Horrible, I would pray for their souls

How would I feel if one of them had a car accident today and died?  Horrible, I would pray for their souls.

Both of them knew as well as I what the Church teaching was.  I've known these women for many years and they take their faith very seriously.  So seriously that for five years they desparately strived to keep their vow  to the Church of bringing children in the world.  It wasn't just the instinctual desire to procreate that drove them.  It was their desire to fulfill their promise to God on their wedding day. As you well know Thess, you were called to affirm that vow as well. 

According to the Church, what these couples did "may be less reprehensible but still gravely sinful".  But it is not an offense for excommunication.  I do not condone their actions nor do I justify them.  I do empathize with them.  The desire to procreate is not just a psychological impulse, it is a biological drive.  For many it is overwhelming. 

Both couples knew they were committing a sin.  They did not need me to tell them that. I wouldn't tell them that they were justified in their actions.  By not answering the question "How could this be wrong" which was quite clearly an emotional question at the moment, they knew they had my love and support and they knew that I was not condoning the in vitro act.  Absolutely nothing good would come out of being direct with them at that moment.  When the emotions of the moment (and the huge amount of hormones going through the mothers at the time) abated, we talked about how they could reconcile with the Church. 

Just as if a close friend gave birth out of wedlock, I would choose my first time meeting the child to be a celebration of that child's existence.

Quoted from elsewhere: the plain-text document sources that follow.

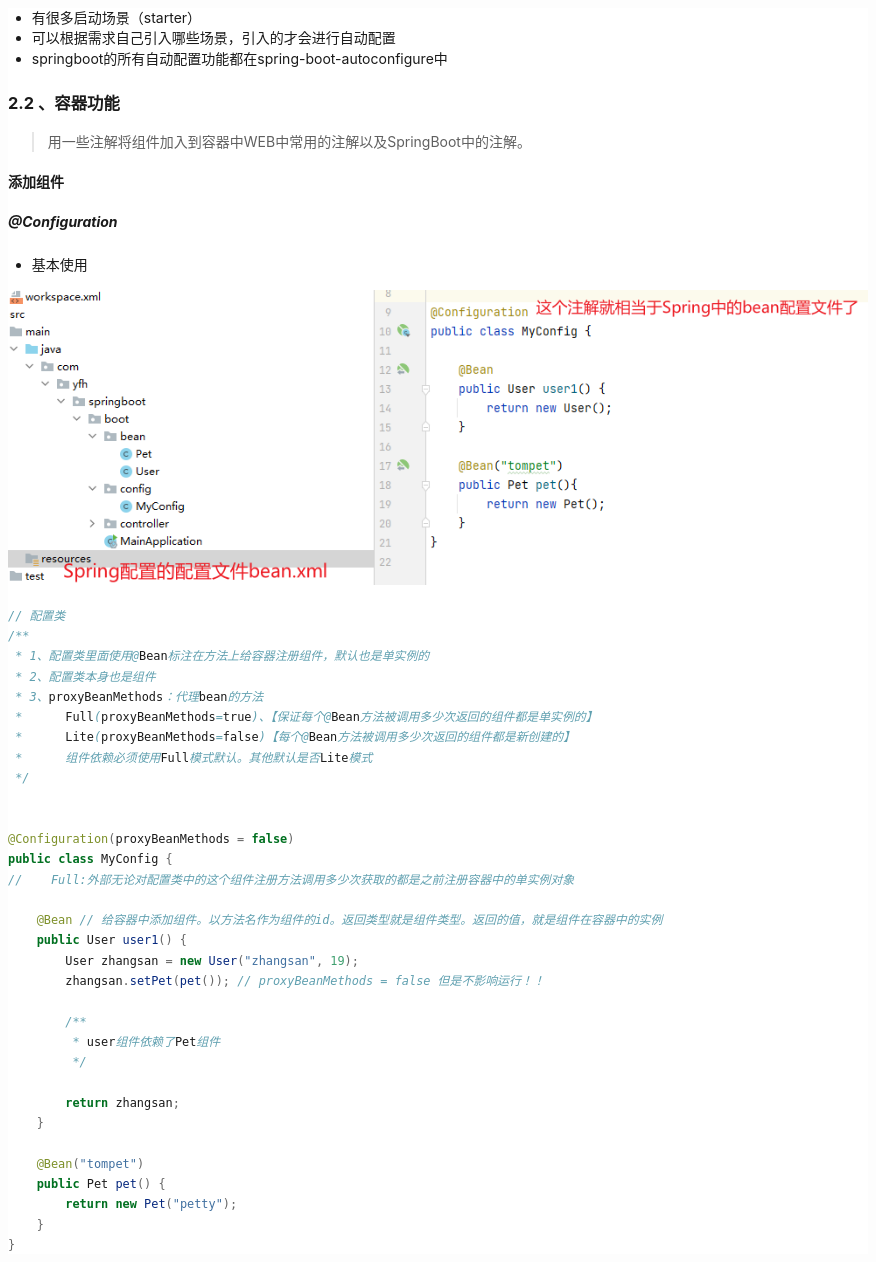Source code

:   - 有很多启动场景（starter）
  - 可以根据需求自己引入哪些场景，引入的才会进行自动配置
  - springboot的所有自动配置功能都在spring-boot-autoconfigure中


### 2.2 、容器功能

> 用一些注解将组件加入到容器中WEB中常用的注解以及SpringBoot中的注解。 

#### 添加组件

##### @Configuration

- 基本使用

![image-20220325195441626](https://raw.githubusercontent.com/Dreameo/JavaLine/master/7_SpringBoot2/imgs/configuration-usage.png)

```java
// 配置类
/**
 * 1、配置类里面使用@Bean标注在方法上给容器注册组件，默认也是单实例的
 * 2、配置类本身也是组件
 * 3、proxyBeanMethods：代理bean的方法
 *      Full(proxyBeanMethods=true)、【保证每个@Bean方法被调用多少次返回的组件都是单实例的】
 *      Lite(proxyBeanMethods=false)【每个@Bean方法被调用多少次返回的组件都是新创建的】
 *      组件依赖必须使用Full模式默认。其他默认是否Lite模式
 */


@Configuration(proxyBeanMethods = false)
public class MyConfig {
//    Full:外部无论对配置类中的这个组件注册方法调用多少次获取的都是之前注册容器中的单实例对象

    @Bean // 给容器中添加组件。以方法名作为组件的id。返回类型就是组件类型。返回的值，就是组件在容器中的实例
    public User user1() {
        User zhangsan = new User("zhangsan", 19);
        zhangsan.setPet(pet()); // proxyBeanMethods = false 但是不影响运行！！

        /**
         * user组件依赖了Pet组件
         */

        return zhangsan;
    }

    @Bean("tompet")
    public Pet pet() {
        return new Pet("petty");
    }
}

```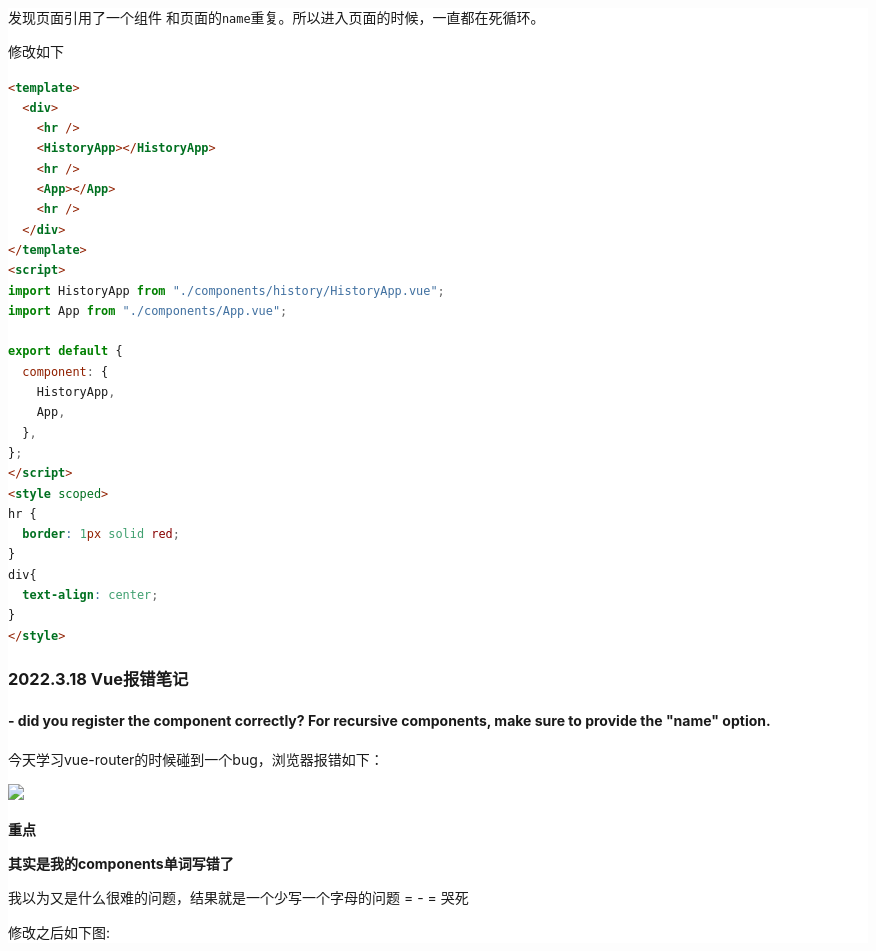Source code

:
   ```html
```

发现页面引用了一个组件 和页面的`name`重复。所以进入页面的时候，一直都在死循环。

修改如下
```html
<template>
  <div>
    <hr />
    <HistoryApp></HistoryApp>
    <hr />
    <App></App>
    <hr />
  </div>
</template>
<script>
import HistoryApp from "./components/history/HistoryApp.vue";
import App from "./components/App.vue";

export default {
  component: {
    HistoryApp,
    App,
  },
};
</script>
<style scoped>
hr {
  border: 1px solid red;
}
div{
  text-align: center;
}
</style>
```

### 2022.3.18 Vue报错笔记

#### <BarApp> - did you register the component correctly? For recursive components, make sure to provide the "name" option.

今天学习vue-router的时候碰到一个bug，浏览器报错如下：

![](https://s3.bmp.ovh/imgs/2022/03/142b3a8aad79caf1.jpg)

**重点**

**其实是我的components单词写错了**

我以为又是什么很难的问题，结果就是一个少写一个字母的问题  = - =  哭死

修改之后如下图:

I would not see it as an opportunity for admonishing the sinful actions that brought the child into the world. [/quote]
You mean to tell me that you didn't drag those women into another room by their hair and admonish them, seriously for being sinners and that their children weren't born out of love, but selfish.....































Oh wait.....I am on your side....yeah, you're right, that conversation probably wouldn't need to be that harsh and it most certainly wouldn't need to happen in that manner, huh?